>> Start

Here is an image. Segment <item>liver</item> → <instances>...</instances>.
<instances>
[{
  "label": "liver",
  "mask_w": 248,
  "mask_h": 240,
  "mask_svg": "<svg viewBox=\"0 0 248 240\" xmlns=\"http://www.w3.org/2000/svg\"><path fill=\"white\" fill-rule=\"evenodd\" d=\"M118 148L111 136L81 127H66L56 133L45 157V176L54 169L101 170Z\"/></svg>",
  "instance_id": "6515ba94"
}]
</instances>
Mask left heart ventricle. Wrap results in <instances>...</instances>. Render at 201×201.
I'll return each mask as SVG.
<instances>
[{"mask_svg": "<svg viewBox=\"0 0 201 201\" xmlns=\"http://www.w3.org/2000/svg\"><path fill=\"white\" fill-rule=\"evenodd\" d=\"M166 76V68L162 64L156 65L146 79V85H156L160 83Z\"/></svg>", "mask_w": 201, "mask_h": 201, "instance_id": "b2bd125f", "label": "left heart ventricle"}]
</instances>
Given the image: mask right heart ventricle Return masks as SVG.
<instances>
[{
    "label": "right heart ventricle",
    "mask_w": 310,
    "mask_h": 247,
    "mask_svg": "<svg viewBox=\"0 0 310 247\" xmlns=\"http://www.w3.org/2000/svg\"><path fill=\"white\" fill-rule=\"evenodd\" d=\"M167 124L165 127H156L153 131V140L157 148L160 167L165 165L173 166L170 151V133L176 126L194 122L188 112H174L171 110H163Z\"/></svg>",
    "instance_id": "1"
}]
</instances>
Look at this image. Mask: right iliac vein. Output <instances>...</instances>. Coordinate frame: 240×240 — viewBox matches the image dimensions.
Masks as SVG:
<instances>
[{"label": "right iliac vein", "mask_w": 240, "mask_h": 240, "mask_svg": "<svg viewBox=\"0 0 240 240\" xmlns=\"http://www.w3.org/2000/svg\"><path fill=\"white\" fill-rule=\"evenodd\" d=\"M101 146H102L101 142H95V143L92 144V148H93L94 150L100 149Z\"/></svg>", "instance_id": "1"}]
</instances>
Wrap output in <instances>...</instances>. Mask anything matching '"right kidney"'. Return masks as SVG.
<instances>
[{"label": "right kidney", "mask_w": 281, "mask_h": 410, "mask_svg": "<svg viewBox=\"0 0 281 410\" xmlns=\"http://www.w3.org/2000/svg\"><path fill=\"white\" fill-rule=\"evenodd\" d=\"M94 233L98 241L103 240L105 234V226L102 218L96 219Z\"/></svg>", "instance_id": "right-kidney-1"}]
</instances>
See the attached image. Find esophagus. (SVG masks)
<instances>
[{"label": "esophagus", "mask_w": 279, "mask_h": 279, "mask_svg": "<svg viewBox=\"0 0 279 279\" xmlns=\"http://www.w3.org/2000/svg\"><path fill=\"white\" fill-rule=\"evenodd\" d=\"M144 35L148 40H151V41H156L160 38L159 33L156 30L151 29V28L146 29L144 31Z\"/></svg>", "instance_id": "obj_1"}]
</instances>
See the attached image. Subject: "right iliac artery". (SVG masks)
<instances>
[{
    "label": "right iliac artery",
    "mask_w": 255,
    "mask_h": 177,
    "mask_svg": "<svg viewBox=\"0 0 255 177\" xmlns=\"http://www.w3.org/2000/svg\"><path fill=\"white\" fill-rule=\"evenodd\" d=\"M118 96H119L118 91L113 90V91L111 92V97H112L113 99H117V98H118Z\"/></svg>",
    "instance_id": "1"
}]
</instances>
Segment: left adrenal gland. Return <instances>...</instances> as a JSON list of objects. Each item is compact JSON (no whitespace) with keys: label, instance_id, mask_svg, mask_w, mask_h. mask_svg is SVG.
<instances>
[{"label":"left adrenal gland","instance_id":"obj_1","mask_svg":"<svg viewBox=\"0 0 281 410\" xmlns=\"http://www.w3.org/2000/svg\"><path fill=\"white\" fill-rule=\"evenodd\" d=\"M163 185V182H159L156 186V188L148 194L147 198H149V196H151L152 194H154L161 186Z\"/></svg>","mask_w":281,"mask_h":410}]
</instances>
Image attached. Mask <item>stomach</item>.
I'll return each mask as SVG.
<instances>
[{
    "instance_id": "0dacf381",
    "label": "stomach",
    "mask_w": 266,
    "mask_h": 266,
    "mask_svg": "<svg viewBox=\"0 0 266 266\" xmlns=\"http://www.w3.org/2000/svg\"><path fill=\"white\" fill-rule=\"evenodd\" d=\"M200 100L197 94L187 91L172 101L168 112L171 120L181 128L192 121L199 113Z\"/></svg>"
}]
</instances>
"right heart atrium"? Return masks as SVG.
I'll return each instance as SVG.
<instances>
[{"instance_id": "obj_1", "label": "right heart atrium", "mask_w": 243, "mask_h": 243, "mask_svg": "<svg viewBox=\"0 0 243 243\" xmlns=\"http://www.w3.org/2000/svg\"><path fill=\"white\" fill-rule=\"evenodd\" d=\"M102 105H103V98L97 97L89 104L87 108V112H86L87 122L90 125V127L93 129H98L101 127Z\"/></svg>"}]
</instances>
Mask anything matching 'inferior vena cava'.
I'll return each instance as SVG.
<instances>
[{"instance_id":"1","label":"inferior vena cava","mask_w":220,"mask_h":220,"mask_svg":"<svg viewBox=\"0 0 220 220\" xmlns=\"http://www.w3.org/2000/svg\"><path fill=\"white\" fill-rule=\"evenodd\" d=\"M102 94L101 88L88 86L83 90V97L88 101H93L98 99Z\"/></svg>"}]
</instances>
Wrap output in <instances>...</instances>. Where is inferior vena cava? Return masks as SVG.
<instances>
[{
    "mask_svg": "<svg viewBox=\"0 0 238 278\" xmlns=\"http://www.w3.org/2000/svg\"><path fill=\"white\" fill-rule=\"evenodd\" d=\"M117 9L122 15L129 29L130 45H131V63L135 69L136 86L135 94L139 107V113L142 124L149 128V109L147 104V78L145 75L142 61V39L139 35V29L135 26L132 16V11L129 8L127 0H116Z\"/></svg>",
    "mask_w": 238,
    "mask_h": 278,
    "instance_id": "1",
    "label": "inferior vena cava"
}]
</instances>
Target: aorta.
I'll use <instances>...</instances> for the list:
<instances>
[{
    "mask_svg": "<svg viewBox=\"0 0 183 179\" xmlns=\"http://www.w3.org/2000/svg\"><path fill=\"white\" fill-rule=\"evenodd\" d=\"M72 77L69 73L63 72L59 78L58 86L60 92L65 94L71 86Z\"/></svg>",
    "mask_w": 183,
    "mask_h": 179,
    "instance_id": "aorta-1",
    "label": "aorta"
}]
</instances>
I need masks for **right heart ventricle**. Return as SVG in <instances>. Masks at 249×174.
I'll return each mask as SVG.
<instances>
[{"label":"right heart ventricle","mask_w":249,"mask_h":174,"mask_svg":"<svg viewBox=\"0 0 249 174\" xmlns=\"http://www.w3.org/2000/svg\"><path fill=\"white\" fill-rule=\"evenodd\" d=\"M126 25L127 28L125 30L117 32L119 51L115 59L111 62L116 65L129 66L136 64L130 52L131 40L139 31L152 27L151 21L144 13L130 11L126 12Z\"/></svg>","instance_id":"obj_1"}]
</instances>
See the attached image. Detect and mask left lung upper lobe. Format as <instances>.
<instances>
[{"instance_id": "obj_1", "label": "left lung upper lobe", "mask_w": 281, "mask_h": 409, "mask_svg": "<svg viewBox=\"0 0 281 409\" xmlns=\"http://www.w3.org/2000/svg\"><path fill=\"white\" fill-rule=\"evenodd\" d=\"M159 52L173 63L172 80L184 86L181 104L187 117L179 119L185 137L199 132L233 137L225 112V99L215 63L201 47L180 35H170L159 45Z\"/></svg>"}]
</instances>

>> End

## Challenge
Present the lines above as a Markdown table with a column No. for the row number and a column Line for the text, leaving out blank lines.

## Complete output
| No. | Line |
|---|---|
| 1 | Here is an image. Segment <item>liver</item> → <instances>...</instances>. |
| 2 | <instances> |
| 3 | [{ |
| 4 |   "label": "liver", |
| 5 |   "mask_w": 248, |
| 6 |   "mask_h": 240, |
| 7 |   "mask_svg": "<svg viewBox=\"0 0 248 240\" xmlns=\"http://www.w3.org/2000/svg\"><path fill=\"white\" fill-rule=\"evenodd\" d=\"M118 148L111 136L81 127H66L56 133L45 157V176L54 169L101 170Z\"/></svg>", |
| 8 |   "instance_id": "6515ba94" |
| 9 | }] |
| 10 | </instances> |
| 11 | Mask left heart ventricle. Wrap results in <instances>...</instances>. Render at 201×201. |
| 12 | I'll return each mask as SVG. |
| 13 | <instances> |
| 14 | [{"mask_svg": "<svg viewBox=\"0 0 201 201\" xmlns=\"http://www.w3.org/2000/svg\"><path fill=\"white\" fill-rule=\"evenodd\" d=\"M166 76V68L162 64L156 65L146 79V85H156L160 83Z\"/></svg>", "mask_w": 201, "mask_h": 201, "instance_id": "b2bd125f", "label": "left heart ventricle"}] |
| 15 | </instances> |
| 16 | Given the image: mask right heart ventricle Return masks as SVG. |
| 17 | <instances> |
| 18 | [{ |
| 19 |     "label": "right heart ventricle", |
| 20 |     "mask_w": 310, |
| 21 |     "mask_h": 247, |
| 22 |     "mask_svg": "<svg viewBox=\"0 0 310 247\" xmlns=\"http://www.w3.org/2000/svg\"><path fill=\"white\" fill-rule=\"evenodd\" d=\"M167 124L165 127H156L153 131V140L157 148L160 167L165 165L173 166L170 151V133L176 126L194 122L188 112H174L171 110H163Z\"/></svg>", |
| 23 |     "instance_id": "1" |
| 24 | }] |
| 25 | </instances> |
| 26 | Look at this image. Mask: right iliac vein. Output <instances>...</instances>. Coordinate frame: 240×240 — viewBox matches the image dimensions. |
| 27 | Masks as SVG: |
| 28 | <instances> |
| 29 | [{"label": "right iliac vein", "mask_w": 240, "mask_h": 240, "mask_svg": "<svg viewBox=\"0 0 240 240\" xmlns=\"http://www.w3.org/2000/svg\"><path fill=\"white\" fill-rule=\"evenodd\" d=\"M101 146H102L101 142H95V143L92 144V148H93L94 150L100 149Z\"/></svg>", "instance_id": "1"}] |
| 30 | </instances> |
| 31 | Wrap output in <instances>...</instances>. Mask anything matching '"right kidney"'. Return masks as SVG. |
| 32 | <instances> |
| 33 | [{"label": "right kidney", "mask_w": 281, "mask_h": 410, "mask_svg": "<svg viewBox=\"0 0 281 410\" xmlns=\"http://www.w3.org/2000/svg\"><path fill=\"white\" fill-rule=\"evenodd\" d=\"M94 233L98 241L103 240L105 234V226L102 218L96 219Z\"/></svg>", "instance_id": "right-kidney-1"}] |
| 34 | </instances> |
| 35 | See the attached image. Find esophagus. (SVG masks) |
| 36 | <instances> |
| 37 | [{"label": "esophagus", "mask_w": 279, "mask_h": 279, "mask_svg": "<svg viewBox=\"0 0 279 279\" xmlns=\"http://www.w3.org/2000/svg\"><path fill=\"white\" fill-rule=\"evenodd\" d=\"M144 35L148 40H151V41H156L160 38L159 33L156 30L151 29V28L146 29L144 31Z\"/></svg>", "instance_id": "obj_1"}] |
| 38 | </instances> |
| 39 | See the attached image. Subject: "right iliac artery". (SVG masks) |
| 40 | <instances> |
| 41 | [{ |
| 42 |     "label": "right iliac artery", |
| 43 |     "mask_w": 255, |
| 44 |     "mask_h": 177, |
| 45 |     "mask_svg": "<svg viewBox=\"0 0 255 177\" xmlns=\"http://www.w3.org/2000/svg\"><path fill=\"white\" fill-rule=\"evenodd\" d=\"M118 96H119L118 91L113 90V91L111 92V97H112L113 99H117V98H118Z\"/></svg>", |
| 46 |     "instance_id": "1" |
| 47 | }] |
| 48 | </instances> |
| 49 | Segment: left adrenal gland. Return <instances>...</instances> as a JSON list of objects. Each item is compact JSON (no whitespace) with keys: label, instance_id, mask_svg, mask_w, mask_h. mask_svg is SVG. |
| 50 | <instances> |
| 51 | [{"label":"left adrenal gland","instance_id":"obj_1","mask_svg":"<svg viewBox=\"0 0 281 410\" xmlns=\"http://www.w3.org/2000/svg\"><path fill=\"white\" fill-rule=\"evenodd\" d=\"M163 185V182H159L156 186V188L148 194L147 198H149V196H151L152 194H154L161 186Z\"/></svg>","mask_w":281,"mask_h":410}] |
| 52 | </instances> |
| 53 | Image attached. Mask <item>stomach</item>. |
| 54 | I'll return each mask as SVG. |
| 55 | <instances> |
| 56 | [{ |
| 57 |     "instance_id": "0dacf381", |
| 58 |     "label": "stomach", |
| 59 |     "mask_w": 266, |
| 60 |     "mask_h": 266, |
| 61 |     "mask_svg": "<svg viewBox=\"0 0 266 266\" xmlns=\"http://www.w3.org/2000/svg\"><path fill=\"white\" fill-rule=\"evenodd\" d=\"M200 100L197 94L187 91L172 101L168 112L171 120L181 128L192 121L199 113Z\"/></svg>" |
| 62 | }] |
| 63 | </instances> |
| 64 | "right heart atrium"? Return masks as SVG. |
| 65 | I'll return each instance as SVG. |
| 66 | <instances> |
| 67 | [{"instance_id": "obj_1", "label": "right heart atrium", "mask_w": 243, "mask_h": 243, "mask_svg": "<svg viewBox=\"0 0 243 243\" xmlns=\"http://www.w3.org/2000/svg\"><path fill=\"white\" fill-rule=\"evenodd\" d=\"M102 105H103V98L97 97L89 104L87 108V112H86L87 122L90 125V127L93 129H98L101 127Z\"/></svg>"}] |
| 68 | </instances> |
| 69 | Mask anything matching 'inferior vena cava'. |
| 70 | I'll return each instance as SVG. |
| 71 | <instances> |
| 72 | [{"instance_id":"1","label":"inferior vena cava","mask_w":220,"mask_h":220,"mask_svg":"<svg viewBox=\"0 0 220 220\" xmlns=\"http://www.w3.org/2000/svg\"><path fill=\"white\" fill-rule=\"evenodd\" d=\"M102 94L101 88L88 86L83 90V97L88 101H93L98 99Z\"/></svg>"}] |
| 73 | </instances> |
| 74 | Wrap output in <instances>...</instances>. Where is inferior vena cava? Return masks as SVG. |
| 75 | <instances> |
| 76 | [{ |
| 77 |     "mask_svg": "<svg viewBox=\"0 0 238 278\" xmlns=\"http://www.w3.org/2000/svg\"><path fill=\"white\" fill-rule=\"evenodd\" d=\"M117 9L122 15L129 29L130 45H131V63L135 69L136 86L135 94L139 107V113L142 124L149 128V109L147 104V78L145 75L142 61V39L139 35V29L135 26L132 16V11L129 8L127 0H116Z\"/></svg>", |
| 78 |     "mask_w": 238, |
| 79 |     "mask_h": 278, |
| 80 |     "instance_id": "1", |
| 81 |     "label": "inferior vena cava" |
| 82 | }] |
| 83 | </instances> |
| 84 | Target: aorta. |
| 85 | I'll use <instances>...</instances> for the list: |
| 86 | <instances> |
| 87 | [{ |
| 88 |     "mask_svg": "<svg viewBox=\"0 0 183 179\" xmlns=\"http://www.w3.org/2000/svg\"><path fill=\"white\" fill-rule=\"evenodd\" d=\"M72 77L69 73L63 72L59 78L58 86L60 92L65 94L71 86Z\"/></svg>", |
| 89 |     "mask_w": 183, |
| 90 |     "mask_h": 179, |
| 91 |     "instance_id": "aorta-1", |
| 92 |     "label": "aorta" |
| 93 | }] |
| 94 | </instances> |
| 95 | I need masks for **right heart ventricle**. Return as SVG in <instances>. Masks at 249×174. |
| 96 | I'll return each mask as SVG. |
| 97 | <instances> |
| 98 | [{"label":"right heart ventricle","mask_w":249,"mask_h":174,"mask_svg":"<svg viewBox=\"0 0 249 174\" xmlns=\"http://www.w3.org/2000/svg\"><path fill=\"white\" fill-rule=\"evenodd\" d=\"M126 25L127 28L125 30L117 32L119 51L115 59L111 62L116 65L129 66L136 64L130 52L131 40L139 31L152 27L151 21L144 13L130 11L126 12Z\"/></svg>","instance_id":"obj_1"}] |
| 99 | </instances> |
| 100 | See the attached image. Detect and mask left lung upper lobe. Format as <instances>. |
| 101 | <instances> |
| 102 | [{"instance_id": "obj_1", "label": "left lung upper lobe", "mask_w": 281, "mask_h": 409, "mask_svg": "<svg viewBox=\"0 0 281 409\" xmlns=\"http://www.w3.org/2000/svg\"><path fill=\"white\" fill-rule=\"evenodd\" d=\"M159 52L173 63L172 80L184 86L181 104L187 117L179 119L185 137L199 132L233 137L225 112V99L215 63L201 47L180 35H170L159 45Z\"/></svg>"}] |
| 103 | </instances> |